### EXCERPTED TEXT
◆ ◆ ◆ ◆

- First appearance: Dumb-Hounded (1943)
- Created by: Tex Avery
- Designed by: Irving Levine
- Voiced by: Bill Thompson (1943, 1945, 1949–1958) Tex Avery (1943, 1945–1946, 1955) Don Messick (1949–1950, 1956, 1989–1993) Daws Butler (1955) Frank Welker (1980, 2002) Richard Williams (1988–1989) Corey Burton (1990–1993) Billy West (1996–1997) Jeff Bergman (1999–2010, 2017–present) Jeff Bennett (2002) Maurice LaMarche (2003–2004) Joe Alaskey (2004, 2010–2016) Don Brown (2006) Michael Donovan (2006–2007) Joey D'Auria (2018) (see below)

In-universe information
- Alias: Happy Hound
- Species: Dog (Basset Hound)
- Gender: Male
- Family: Drippy (twin brother) Dripple (son)

= Droopy =

Fictional cartoon dog

Droopy is an animated character created by Tex Avery for theatrical cartoon shorts produced by the Metro-Goldwyn-Mayer cartoon studio during the golden age of American animation. He is an anthropomorphic white Basset Hound with a droopy face. Essentially the polar opposite of Avery's other MGM character, the loud and wacky Screwy Squirrel, Droopy is deadpan, diminutive and hardly imposing, speaking a jowly monotone voice; his personality is a façade that hides his incredible strength and competence in outwitting his enemies.

The character first appeared, nameless, in Avery's 1943 cartoon Dumb-Hounded. Though he was not called "Droopy" onscreen until his fifth cartoon, Señor Droopy (1949), the character was already named "Droopy" in model sheets for his first cartoon. He was officially first labeled "Happy Hound", a name used in the character's appearances in Our Gang Comics. He starred in 24 theatrical cartoons, ending in 1958 when MGM closed its cartoon department. The character has been revived several times for new productions including films and television shows also featuring MGM's other famous cartoon stars, Tom and Jerry, either as their ally or adversary. He hosted Turner Broadcasting System's Cartoon Network in its earliest days since its launch in 1992.

◆ ◆ ◆ ◆

### PROVIDED DATA
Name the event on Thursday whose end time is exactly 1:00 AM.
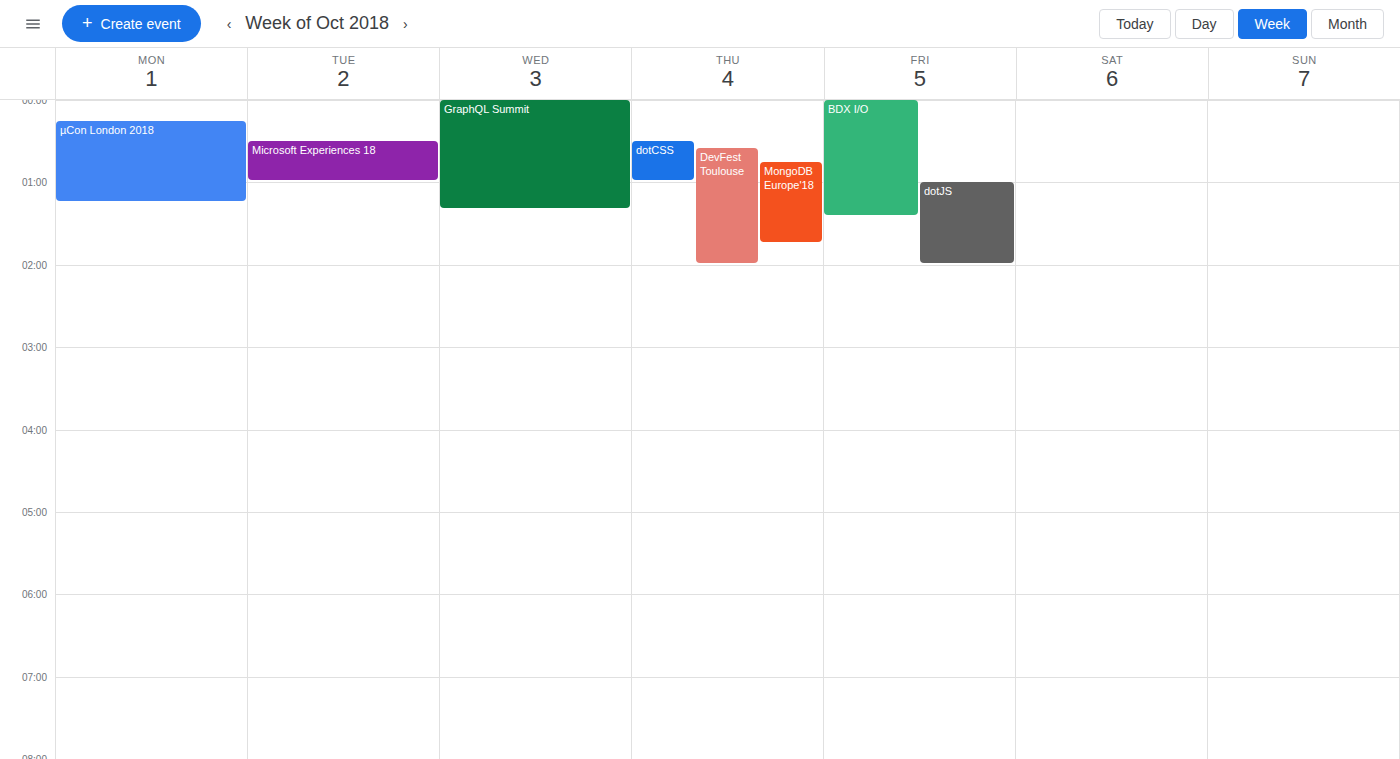
"dotCSS"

◆ ◆ ◆ ◆

### WRITTEN PROBLEM 1
According to the Droopy article, in which cartoon was the character first called "Droopy" onscreen?
### WRITTEN PROBLEM 2
Pick up the Droopy article after its final sentence and write the next part.

### EXPECTED OUTPUT 1
Señor Droopy (1949), his fifth cartoon.

### EXPECTED OUTPUT 2
In the cartoon Northwest Hounded Police, Droopy's last name was given as "McPoodle". In The Chump Champ, it was given as "Poodle". Nevertheless, Droopy is generally understood to be a Basset Hound.

==History==
===Metro-Goldwyn-Mayer===
Droopy first appeared in the MGM cartoon Dumb-Hounded, released on March 20, 1943. Droopy's first scene is when he saunters into view, looks at the audience, and declares, "Hello, all you happy people ... you know what? I'm the hero." In the cartoon, Droopy is tracking an escaped convict and is always waiting for the crook wherever he turns up. Avery had used a similar gag in his Merrie Melodies short Tortoise Beats Hare (1941) starring Bugs Bunny, which in turn was an expansion/exaggeration of the premise of his The Blow Out (1936) with Porky Pig. In fact, this cartoon shows that early ideas about Droopy's personality were already germinating, as that film's Cecil Turtle has similarities to Droopy.

Droopy's meek, deadpan voice and personality were modeled after the character Wallace Wimple on the radio comedy Fibber McGee and Molly; actor Bill Thompson, who played Wimple, was the original voice of Droopy. While Thompson served in the US Navy during World War II, Droopy's voice was provided by other voice actors, including Don Messick, who reprised the role in the 1990s. Avery's preferred gag man Heck Allen said that Avery himself provided the voice on several occasions, and "You couldn't tell the difference." Droopy himself was a versatile actor: he could play a Mountie, a cowboy, a deputy, an heir, or a Dixieland-loving everyday Joe with equal ease. The same voice was used for Big Heel-Watha in the Screwy Squirrel cartoon of the same name and for a Pilgrim who chases a turkey modeled after Jimmy Durante in Avery's 1945 short Jerky Turkey. In his earliest films, Droopy is shown to be equally capable of greed, hyperactivity and lechery (towards Red) as his adversaries upon receiving monetary gain, but still having sufficient self control to maintain his personality; this would be downplayed as Droopy gradually appeared in more cartoons after Northwest Hounded Police (1946).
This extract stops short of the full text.